No errors appear during "bad boot" even with debug loglevel.

Puma config:

queue_requests false

preload_app!

before_fork do
  if defined?(ActiveRecord::Base)
    ActiveRecord::Base.connection_pool.disconnect!
  end
end

after_worker_fork do
  require 'prometheus_exporter/instrumentation'
  PrometheusExporter::Instrumentation::Process.start(type: 'web')
end

after_worker_boot do
  require 'prometheus_exporter/instrumentation'
  PrometheusExporter::Instrumentation::Puma.start unless PrometheusExporter::Instrumentation::Puma.started?
end

require 'myapplication'

on_worker_boot do
  if defined?(ActiveRecord::Base)
    ActiveSupport.on_load(:active_record) do
      ActiveRecord::Base.establish_connection
    end

    PrometheusExporter::Instrumentation::Puma.start unless PrometheusExporter::Instrumentation::Puma.started?

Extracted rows
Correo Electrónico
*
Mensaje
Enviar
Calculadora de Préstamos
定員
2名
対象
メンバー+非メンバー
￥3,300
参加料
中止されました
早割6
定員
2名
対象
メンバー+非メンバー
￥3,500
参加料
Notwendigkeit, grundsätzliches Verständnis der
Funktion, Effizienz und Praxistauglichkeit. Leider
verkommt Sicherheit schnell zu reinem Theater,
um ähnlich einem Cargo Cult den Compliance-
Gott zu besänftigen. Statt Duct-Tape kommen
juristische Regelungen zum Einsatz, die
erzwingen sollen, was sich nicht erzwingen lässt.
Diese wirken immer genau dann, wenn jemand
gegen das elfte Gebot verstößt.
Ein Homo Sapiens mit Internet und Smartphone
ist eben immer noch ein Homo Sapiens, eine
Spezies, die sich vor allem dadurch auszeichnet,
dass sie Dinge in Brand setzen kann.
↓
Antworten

---

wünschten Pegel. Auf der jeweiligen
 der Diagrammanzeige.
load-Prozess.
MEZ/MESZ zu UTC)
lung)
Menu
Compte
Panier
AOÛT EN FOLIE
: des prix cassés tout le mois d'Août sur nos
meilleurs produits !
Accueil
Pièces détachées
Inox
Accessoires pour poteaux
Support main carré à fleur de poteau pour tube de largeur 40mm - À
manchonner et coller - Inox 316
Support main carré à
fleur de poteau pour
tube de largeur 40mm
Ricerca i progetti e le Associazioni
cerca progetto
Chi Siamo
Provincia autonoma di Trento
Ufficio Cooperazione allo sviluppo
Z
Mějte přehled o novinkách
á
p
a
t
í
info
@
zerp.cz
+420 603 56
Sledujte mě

==

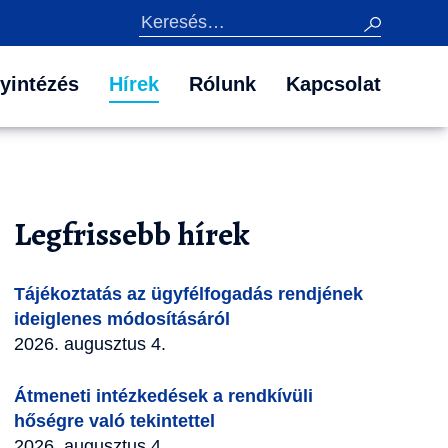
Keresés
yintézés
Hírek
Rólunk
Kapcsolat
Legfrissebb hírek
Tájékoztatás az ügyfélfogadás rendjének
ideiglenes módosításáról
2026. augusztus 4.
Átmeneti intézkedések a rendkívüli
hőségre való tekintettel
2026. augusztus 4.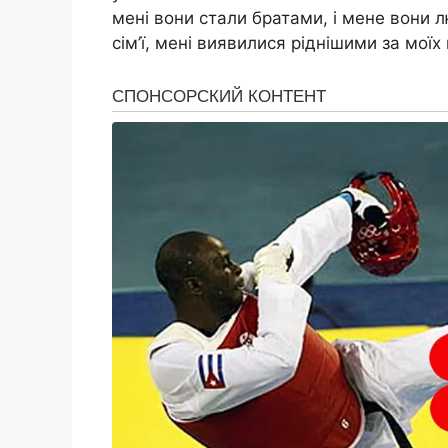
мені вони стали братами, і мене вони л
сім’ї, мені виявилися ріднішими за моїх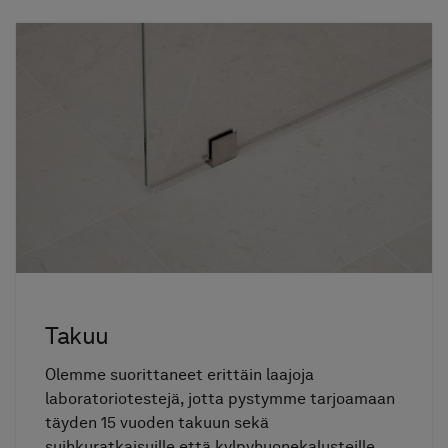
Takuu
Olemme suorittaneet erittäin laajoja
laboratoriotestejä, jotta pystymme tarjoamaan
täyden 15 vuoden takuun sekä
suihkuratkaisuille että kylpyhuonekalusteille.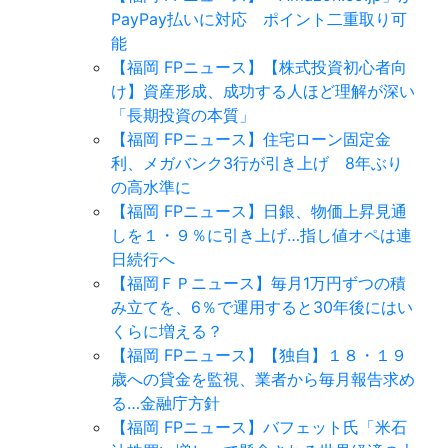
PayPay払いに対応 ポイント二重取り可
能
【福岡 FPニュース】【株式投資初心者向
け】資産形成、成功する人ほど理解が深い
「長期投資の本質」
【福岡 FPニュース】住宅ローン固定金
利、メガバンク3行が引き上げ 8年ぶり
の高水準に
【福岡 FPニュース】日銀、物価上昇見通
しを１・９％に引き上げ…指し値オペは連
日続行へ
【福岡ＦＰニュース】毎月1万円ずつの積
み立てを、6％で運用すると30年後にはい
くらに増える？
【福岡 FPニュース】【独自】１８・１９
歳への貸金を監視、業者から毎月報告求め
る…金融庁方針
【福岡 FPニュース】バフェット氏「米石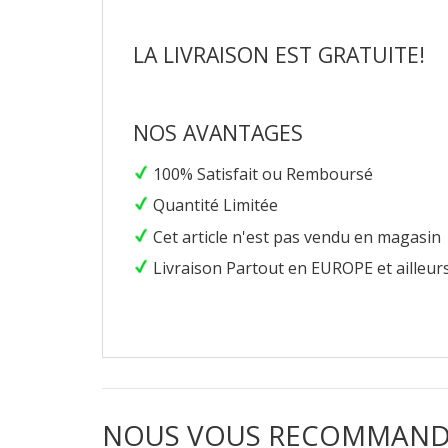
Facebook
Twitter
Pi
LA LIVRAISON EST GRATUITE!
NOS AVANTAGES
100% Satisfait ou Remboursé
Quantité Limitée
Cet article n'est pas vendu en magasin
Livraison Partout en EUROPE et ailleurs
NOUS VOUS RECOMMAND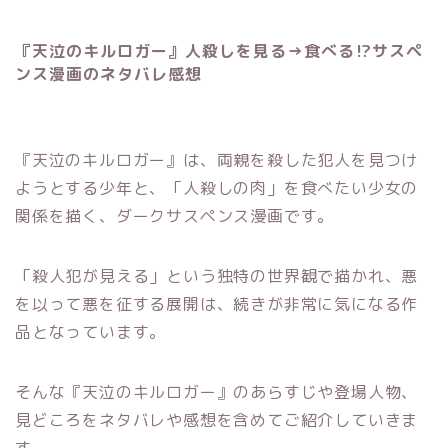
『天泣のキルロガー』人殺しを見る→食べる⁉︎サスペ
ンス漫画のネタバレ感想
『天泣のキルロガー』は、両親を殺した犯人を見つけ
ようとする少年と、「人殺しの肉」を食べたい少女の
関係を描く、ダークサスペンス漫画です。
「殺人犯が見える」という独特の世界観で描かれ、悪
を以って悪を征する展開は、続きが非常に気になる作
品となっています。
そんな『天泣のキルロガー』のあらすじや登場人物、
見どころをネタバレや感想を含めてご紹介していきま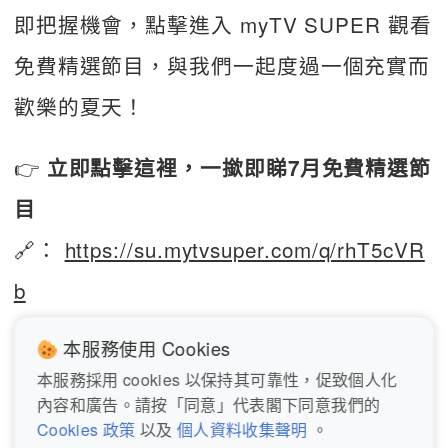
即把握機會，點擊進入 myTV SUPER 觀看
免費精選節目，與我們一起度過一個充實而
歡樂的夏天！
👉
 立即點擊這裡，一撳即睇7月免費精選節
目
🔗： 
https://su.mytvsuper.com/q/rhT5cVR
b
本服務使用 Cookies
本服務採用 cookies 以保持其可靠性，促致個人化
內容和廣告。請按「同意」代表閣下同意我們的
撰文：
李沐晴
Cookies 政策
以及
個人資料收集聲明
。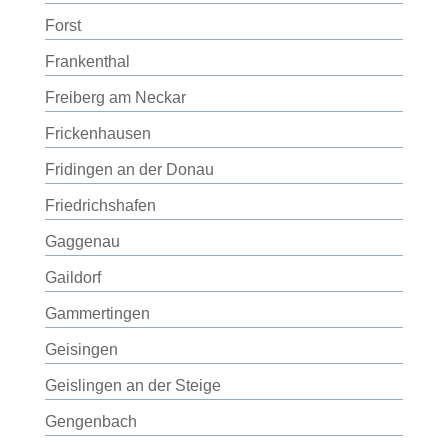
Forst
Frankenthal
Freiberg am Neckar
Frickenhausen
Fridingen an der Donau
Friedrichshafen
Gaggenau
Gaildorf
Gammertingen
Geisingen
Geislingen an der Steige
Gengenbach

▶ [Task list]
1. In the Puma config excerpt, what shows up during the "bad boot" when the debug loglevel is on?
2. Pick up the Puma config excerpt after its last line and carry it on.
The rows are not needed.

▶ [Responses to the tasks]
1. No errors appear.

2.
    require 'prometheus_exporter/instrumentation'
    PrometheusExporter::Instrumentation::ActiveRecord.start(
      custom_labels: { type: 'puma_worker' },
      config_labels: %i[database host],
    )
  end
end

I'm running with a docker_entrypoint.rb file via function in it described below

def web_server(app)
    socket_backlog = ENV.fetch('SOCKET_BACKLOG')
    port = ENV.fetch('PORT')
    default_bind = "tcp://0.0.0.0:#{port}?backlog=#{socket_backlog}"
    default_control_url = 'tcp://127.0.0.1:9293'
    default_control_token = 'DefaultPumaControlToken'

    run_command_within(
      app,
      'bundle exec puma',
      '-t :threads::threads -w :workers -e :env -b :bind --control-url :control_url --control-token :control_token',
      threads: ENV.fetch('THREADS'),
      workers: ENV.fetch('WORKERS'),
      env: ENV.fetch('RAILS_ENV'),
      bind: ENV.fetch('BIND', default_bind),
      control_url: ENV.fetch('PUMA_CONTROL_URL', default_control_url),
      control_token: ENV.fetch('PUMA_CONTROL_TOKEN', default_control_token),
    )
  end

# <...>

def run_command_within(app, command, options_string = '', options = {})
    validate_app(app)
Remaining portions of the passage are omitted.